While trusted employees are the major source of confidential corporate information leaks, Kirkpatrick said, most business leaders remain unaware of what goes on under their very noses.

"Business leaders are largely ignoring this catalyst for information leaks in their companies," Kirkpatrick said. "Human error is the common element in the information theft stories which have been a fixture in the 2005 headlines. Staff awareness and training for this threat lags behind the growing rate of phishing emails, pretext calls and on-site impersonations, which utilize many social engineering elements."

Kirkpatrick said his company conducted a series of information security assessments for a number of different companies. RavenEye information security specialists used social engineering techniques to convince corporate employees to share such critical information as network IDs and passwords, which could be used to obtain sensitive company data.

Social engineers prey upon the human emotions of fear, trust, kindness and greed to trick others into sharing critical secret information, Kirkpatrick said.

Businesses will spend $45 billion worldwide on security technologies in 2006, according to a recent study by market reasearchers at IDC. But Kirkpatrick said technology alone will not addresss the risks that face corporate employees who, maliciously or unknowingly, provide access to an outsider seeking to circumvent the complicated security technologies protecting valuable information.

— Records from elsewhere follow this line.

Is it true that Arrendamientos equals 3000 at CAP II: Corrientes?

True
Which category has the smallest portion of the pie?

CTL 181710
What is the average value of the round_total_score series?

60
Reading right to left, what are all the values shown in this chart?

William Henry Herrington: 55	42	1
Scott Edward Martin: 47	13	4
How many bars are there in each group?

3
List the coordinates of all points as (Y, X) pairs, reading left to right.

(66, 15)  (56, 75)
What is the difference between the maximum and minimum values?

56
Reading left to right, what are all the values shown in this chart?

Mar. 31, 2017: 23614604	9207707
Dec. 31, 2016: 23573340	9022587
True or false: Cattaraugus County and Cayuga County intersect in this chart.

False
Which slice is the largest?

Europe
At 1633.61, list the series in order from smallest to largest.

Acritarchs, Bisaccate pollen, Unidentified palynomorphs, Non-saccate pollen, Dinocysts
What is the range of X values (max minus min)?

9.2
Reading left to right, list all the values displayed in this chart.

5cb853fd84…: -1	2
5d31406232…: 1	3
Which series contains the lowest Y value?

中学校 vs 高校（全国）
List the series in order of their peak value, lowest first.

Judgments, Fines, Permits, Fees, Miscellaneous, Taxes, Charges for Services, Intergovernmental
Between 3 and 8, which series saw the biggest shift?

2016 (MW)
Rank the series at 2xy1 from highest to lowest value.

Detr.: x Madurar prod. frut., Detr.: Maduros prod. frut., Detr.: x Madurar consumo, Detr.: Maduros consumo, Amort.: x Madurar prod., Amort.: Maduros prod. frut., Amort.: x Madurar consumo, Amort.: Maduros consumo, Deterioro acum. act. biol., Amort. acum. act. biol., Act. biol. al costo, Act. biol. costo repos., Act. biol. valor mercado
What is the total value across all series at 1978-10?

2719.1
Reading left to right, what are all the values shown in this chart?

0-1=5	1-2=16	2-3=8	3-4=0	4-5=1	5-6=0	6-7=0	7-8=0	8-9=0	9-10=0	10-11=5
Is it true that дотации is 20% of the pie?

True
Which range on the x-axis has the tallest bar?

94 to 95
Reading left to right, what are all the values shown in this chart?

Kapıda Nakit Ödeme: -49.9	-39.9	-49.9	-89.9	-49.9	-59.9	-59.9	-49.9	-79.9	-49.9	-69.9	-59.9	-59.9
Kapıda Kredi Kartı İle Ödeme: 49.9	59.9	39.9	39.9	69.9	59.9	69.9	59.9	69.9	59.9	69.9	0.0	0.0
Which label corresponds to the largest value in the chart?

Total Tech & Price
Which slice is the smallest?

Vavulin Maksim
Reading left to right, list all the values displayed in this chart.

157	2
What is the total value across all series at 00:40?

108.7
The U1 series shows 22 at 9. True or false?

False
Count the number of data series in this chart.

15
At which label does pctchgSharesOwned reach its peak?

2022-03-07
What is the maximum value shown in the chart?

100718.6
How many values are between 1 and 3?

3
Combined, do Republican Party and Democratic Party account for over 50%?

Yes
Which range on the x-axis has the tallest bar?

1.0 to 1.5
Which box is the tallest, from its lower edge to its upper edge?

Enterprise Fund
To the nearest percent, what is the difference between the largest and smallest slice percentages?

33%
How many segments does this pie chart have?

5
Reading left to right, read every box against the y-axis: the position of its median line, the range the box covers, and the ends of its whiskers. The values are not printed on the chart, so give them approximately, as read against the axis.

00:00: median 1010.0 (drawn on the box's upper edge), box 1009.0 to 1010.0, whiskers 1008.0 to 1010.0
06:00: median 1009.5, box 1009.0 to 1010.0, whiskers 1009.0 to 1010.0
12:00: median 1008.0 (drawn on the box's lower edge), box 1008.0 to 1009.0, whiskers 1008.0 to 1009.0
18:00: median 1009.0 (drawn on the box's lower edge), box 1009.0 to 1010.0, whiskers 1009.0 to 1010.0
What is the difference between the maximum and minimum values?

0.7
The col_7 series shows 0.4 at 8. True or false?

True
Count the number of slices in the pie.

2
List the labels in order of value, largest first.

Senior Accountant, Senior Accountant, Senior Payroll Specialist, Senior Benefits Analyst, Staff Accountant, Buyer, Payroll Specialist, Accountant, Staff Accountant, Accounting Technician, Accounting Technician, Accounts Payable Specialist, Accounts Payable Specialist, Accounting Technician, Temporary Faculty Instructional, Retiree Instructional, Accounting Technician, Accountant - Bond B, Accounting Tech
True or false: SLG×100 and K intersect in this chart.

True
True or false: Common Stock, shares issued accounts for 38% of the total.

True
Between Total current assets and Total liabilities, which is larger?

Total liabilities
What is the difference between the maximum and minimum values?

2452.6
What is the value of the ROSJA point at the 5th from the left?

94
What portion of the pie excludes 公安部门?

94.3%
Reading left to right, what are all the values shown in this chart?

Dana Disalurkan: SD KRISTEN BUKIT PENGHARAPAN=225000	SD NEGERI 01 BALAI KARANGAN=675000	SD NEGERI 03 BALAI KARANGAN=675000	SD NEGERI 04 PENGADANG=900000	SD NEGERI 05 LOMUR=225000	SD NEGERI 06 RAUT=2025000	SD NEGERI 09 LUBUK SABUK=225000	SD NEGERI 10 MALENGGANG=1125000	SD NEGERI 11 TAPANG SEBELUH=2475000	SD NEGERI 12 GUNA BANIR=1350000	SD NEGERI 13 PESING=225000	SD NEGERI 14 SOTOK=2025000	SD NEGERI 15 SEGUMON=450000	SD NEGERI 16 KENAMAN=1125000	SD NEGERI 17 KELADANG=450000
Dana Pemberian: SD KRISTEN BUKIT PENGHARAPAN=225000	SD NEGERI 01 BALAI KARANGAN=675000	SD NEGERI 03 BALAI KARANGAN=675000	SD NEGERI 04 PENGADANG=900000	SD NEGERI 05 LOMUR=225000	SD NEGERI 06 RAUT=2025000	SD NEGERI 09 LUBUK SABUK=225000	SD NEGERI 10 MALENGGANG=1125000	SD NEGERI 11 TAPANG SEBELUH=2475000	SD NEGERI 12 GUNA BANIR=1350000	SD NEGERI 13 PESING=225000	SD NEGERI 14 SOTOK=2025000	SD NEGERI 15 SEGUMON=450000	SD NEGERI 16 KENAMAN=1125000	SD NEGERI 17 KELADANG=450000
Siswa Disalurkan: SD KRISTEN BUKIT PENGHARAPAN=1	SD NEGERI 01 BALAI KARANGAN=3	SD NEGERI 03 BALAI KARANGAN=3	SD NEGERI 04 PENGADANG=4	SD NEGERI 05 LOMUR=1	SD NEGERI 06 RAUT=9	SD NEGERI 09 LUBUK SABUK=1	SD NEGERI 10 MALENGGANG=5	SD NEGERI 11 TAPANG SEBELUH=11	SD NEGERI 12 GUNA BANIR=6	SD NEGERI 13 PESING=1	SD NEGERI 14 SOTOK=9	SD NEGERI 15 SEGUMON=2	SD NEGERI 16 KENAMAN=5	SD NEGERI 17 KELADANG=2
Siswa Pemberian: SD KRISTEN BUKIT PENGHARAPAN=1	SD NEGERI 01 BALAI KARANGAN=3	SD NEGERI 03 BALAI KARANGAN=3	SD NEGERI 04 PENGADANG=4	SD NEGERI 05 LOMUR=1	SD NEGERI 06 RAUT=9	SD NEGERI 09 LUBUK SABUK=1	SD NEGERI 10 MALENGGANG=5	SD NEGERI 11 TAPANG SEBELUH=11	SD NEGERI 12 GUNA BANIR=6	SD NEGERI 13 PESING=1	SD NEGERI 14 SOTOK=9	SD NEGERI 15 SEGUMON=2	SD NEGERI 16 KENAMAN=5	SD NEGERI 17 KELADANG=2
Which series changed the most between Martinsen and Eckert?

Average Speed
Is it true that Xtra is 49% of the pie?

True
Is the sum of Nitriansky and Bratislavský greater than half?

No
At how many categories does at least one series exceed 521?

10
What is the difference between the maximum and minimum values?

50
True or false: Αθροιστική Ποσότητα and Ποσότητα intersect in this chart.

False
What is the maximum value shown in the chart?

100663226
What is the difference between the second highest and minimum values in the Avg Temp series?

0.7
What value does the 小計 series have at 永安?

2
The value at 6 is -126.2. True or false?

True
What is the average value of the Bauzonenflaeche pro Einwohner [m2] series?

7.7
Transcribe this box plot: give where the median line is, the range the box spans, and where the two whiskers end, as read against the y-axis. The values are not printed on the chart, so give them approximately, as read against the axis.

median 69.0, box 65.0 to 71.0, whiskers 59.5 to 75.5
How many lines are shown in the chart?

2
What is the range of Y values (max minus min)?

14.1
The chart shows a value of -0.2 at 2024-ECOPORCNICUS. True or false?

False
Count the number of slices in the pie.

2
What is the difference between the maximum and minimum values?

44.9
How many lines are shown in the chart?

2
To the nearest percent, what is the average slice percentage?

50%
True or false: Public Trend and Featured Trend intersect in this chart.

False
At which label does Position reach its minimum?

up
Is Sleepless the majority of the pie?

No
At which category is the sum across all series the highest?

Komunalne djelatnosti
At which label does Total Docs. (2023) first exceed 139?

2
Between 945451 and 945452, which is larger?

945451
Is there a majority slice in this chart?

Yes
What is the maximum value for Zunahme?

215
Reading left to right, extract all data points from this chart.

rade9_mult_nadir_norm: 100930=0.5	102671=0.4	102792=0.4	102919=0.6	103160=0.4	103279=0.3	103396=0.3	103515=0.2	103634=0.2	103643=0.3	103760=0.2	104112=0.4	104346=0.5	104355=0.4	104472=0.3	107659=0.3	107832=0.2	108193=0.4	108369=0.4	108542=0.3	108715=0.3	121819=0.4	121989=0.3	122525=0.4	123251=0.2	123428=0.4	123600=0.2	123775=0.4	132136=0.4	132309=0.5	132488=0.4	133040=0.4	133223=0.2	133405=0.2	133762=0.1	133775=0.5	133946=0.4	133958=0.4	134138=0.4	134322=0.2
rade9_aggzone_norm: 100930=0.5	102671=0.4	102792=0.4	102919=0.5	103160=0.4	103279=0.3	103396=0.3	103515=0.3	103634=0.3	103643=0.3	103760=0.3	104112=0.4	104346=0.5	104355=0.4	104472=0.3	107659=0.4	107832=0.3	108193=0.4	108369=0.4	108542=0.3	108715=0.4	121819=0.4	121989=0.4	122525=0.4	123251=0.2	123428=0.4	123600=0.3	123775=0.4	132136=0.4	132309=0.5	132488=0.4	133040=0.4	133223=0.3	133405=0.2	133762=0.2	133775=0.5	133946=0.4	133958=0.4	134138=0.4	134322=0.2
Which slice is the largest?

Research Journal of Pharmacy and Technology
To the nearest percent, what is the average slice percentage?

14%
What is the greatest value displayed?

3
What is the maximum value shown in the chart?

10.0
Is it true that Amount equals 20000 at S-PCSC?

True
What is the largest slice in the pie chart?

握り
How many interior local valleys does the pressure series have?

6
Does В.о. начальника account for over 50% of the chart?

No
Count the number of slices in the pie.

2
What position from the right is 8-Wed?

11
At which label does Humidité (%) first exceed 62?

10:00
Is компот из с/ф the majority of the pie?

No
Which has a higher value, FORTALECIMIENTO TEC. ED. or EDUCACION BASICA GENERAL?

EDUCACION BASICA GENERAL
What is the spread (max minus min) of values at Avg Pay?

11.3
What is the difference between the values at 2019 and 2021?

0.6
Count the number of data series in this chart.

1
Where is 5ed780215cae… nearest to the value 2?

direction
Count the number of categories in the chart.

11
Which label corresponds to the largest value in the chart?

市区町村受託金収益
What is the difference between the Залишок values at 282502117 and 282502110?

"Good security technology is available to companies, and they should have it in place," Kirkpatrick said. "But the most serious threat comes from the human factor. Curiously, that is the part of the equation that businesses continue to pay little attention to."

About RavenEye, based in Tampa, Fla., provides information security consulting services for businesses seeking to verify compliance wtih federal and state information security laws. Internal policies and procedures are put to the test during real-world attacks on the company’s sensitive information. Certified information security professionals pose as outsiders and/or employees to conduct assessments that will analyze the company's response during an attempt to steal information.